The study included 791 NA therapy patients who received lamivudine as their first drug. At the baseline, 442 patients were hepatitis B e antigen (HBeAg)+ and 349 were HBeAg−. All analyses were performed after separating the HBeAg+ and HBeAg− cohorts. Cox proportional hazards models were used to determine which factors were associated with HBsAg clearance.
HBsAg clearance was observed in 18 (4.1 %) of the HBeAg+ patients and 20 (5.7 %) of the HBeAg− patients at baseline, giving seroclearance rates of 6.4 and 6.9 %, respectively, over the nine-year study period. HBsAg clearance was influenced by several independent factors that varied according to HBeAg cohort. For HBeAg+ patients, these included previous interferon therapy, infection with hepatitis B virus (HBV) genotype A, a ≥0.5 log IU/mL decline in HBsAg level within six months, and clearance of HBeAg at six months.

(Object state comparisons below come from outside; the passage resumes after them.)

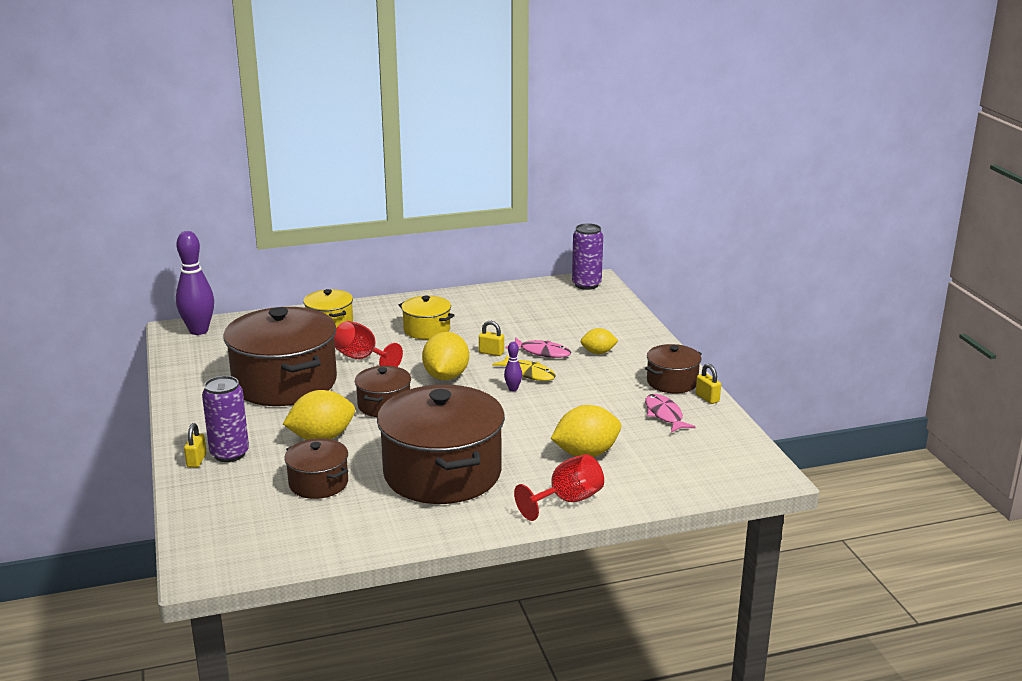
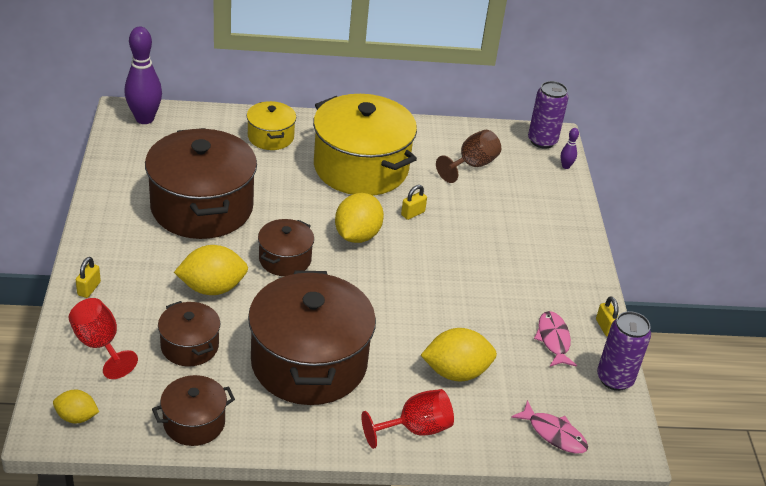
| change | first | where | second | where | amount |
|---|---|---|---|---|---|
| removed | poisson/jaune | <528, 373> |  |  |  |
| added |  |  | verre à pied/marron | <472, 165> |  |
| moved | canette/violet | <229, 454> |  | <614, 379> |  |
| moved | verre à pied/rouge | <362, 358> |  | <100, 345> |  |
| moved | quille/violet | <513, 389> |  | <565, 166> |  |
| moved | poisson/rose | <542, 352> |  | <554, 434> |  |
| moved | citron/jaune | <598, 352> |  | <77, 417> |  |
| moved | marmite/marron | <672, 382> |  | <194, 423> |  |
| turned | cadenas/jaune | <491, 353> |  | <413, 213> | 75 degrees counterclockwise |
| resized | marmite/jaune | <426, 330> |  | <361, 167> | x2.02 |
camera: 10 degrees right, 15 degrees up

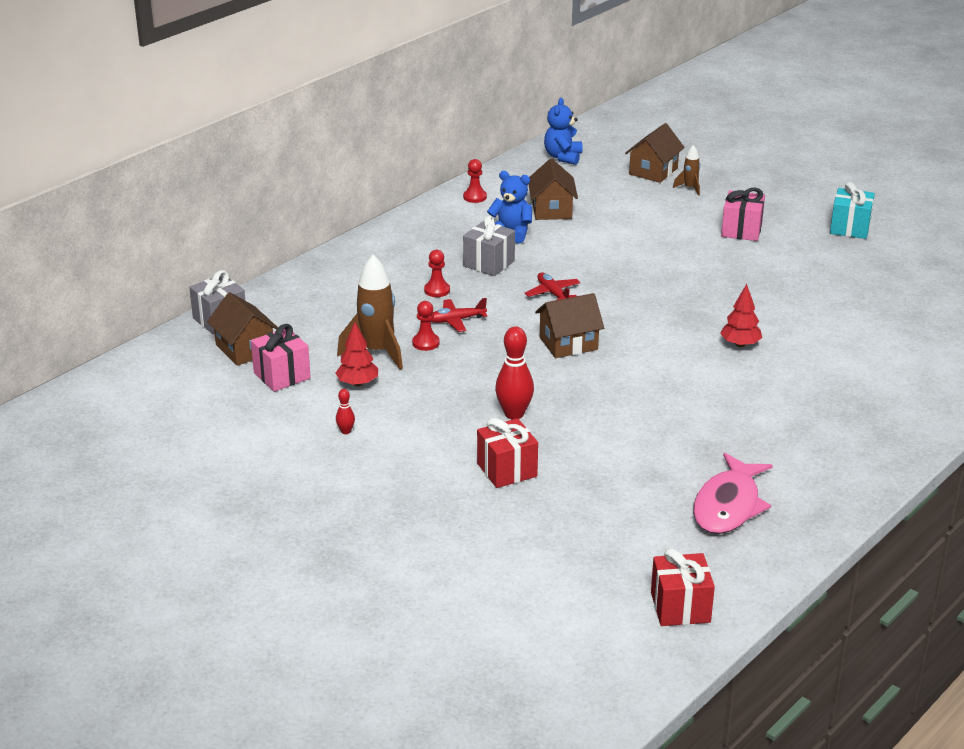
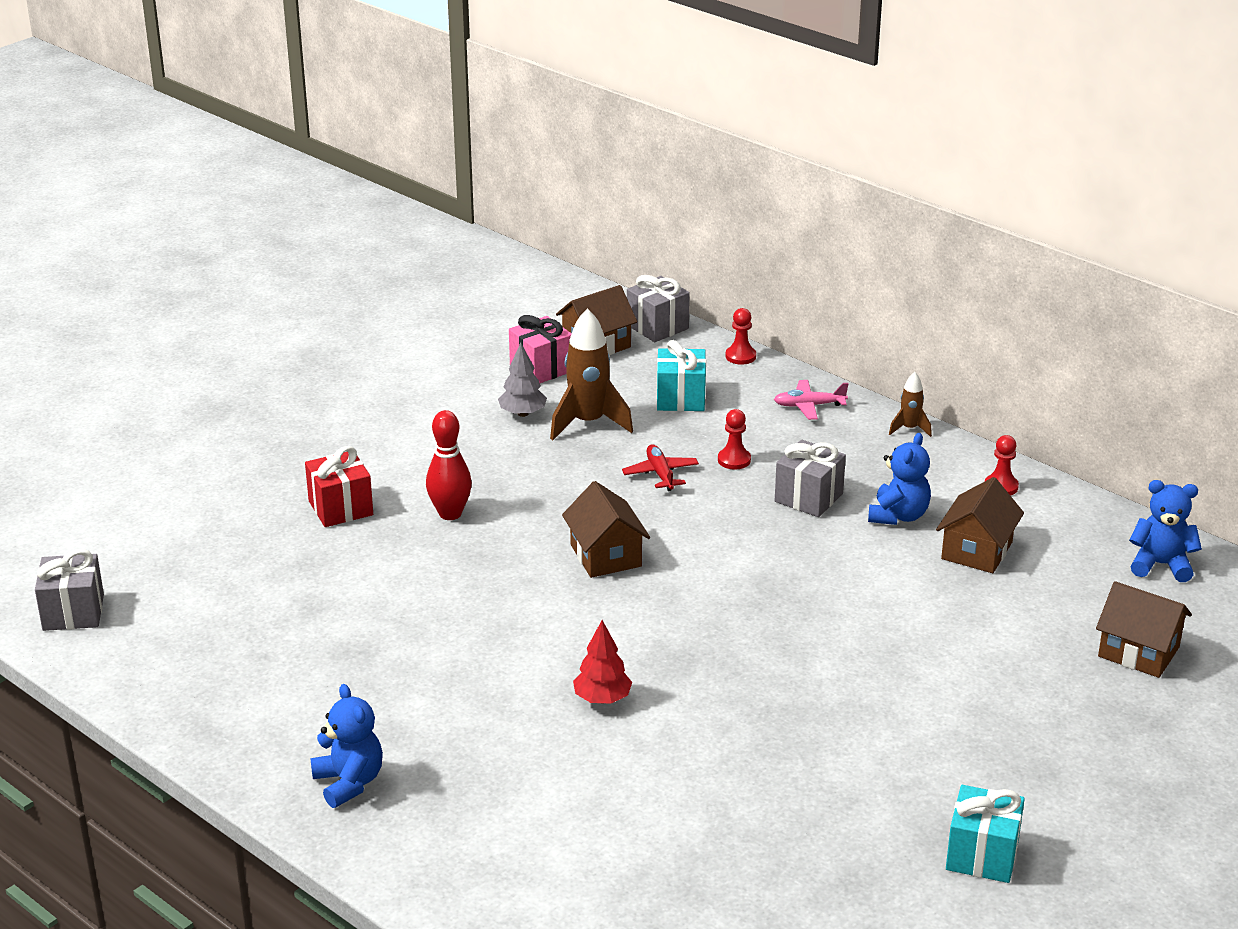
| change | first | where | second | where | amount |
|---|---|---|---|---|---|
| removed | quille/rouge | <346, 431> |  |  |  |
| removed | avion/rouge | <553, 293> |  |  |  |
| removed | poisson/rose | <728, 505> |  |  |  |
| removed | cadeau/rose | <741, 230> |  |  |  |
| added |  |  | ours en peluche/bleu | <349, 782> |  |
| added |  |  | cadeau/turquoise | <680, 398> |  |
| added |  |  | avion/rose | <809, 406> |  |
| moved | pion/rouge | <425, 343> |  | <740, 356> |  |
| moved | fusée/marron | <690, 188> |  | <909, 429> |  |
| recoloured | arbre/rouge | <357, 383> | arbre/gris | <523, 413> |  |
| recoloured | cadeau/rouge | <680, 607> | cadeau/gris | <73, 612> |  |
| turned | maison/marron | <552, 210> |  | <976, 551> | 60 degrees counterclockwise |
camera: 90 degrees right, 0 degrees up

For HBeAg− patients, these included infection with HBV genotype A, decline in HBsAg at six months, and a baseline HBsAg level of <730 IU/mL.
This study suggests that both direct antiviral potential and host immune response are needed to achieve HBsAg clearance by NA therapy. Viral genotype strongly influenced HBsAg clearance during NA therapy.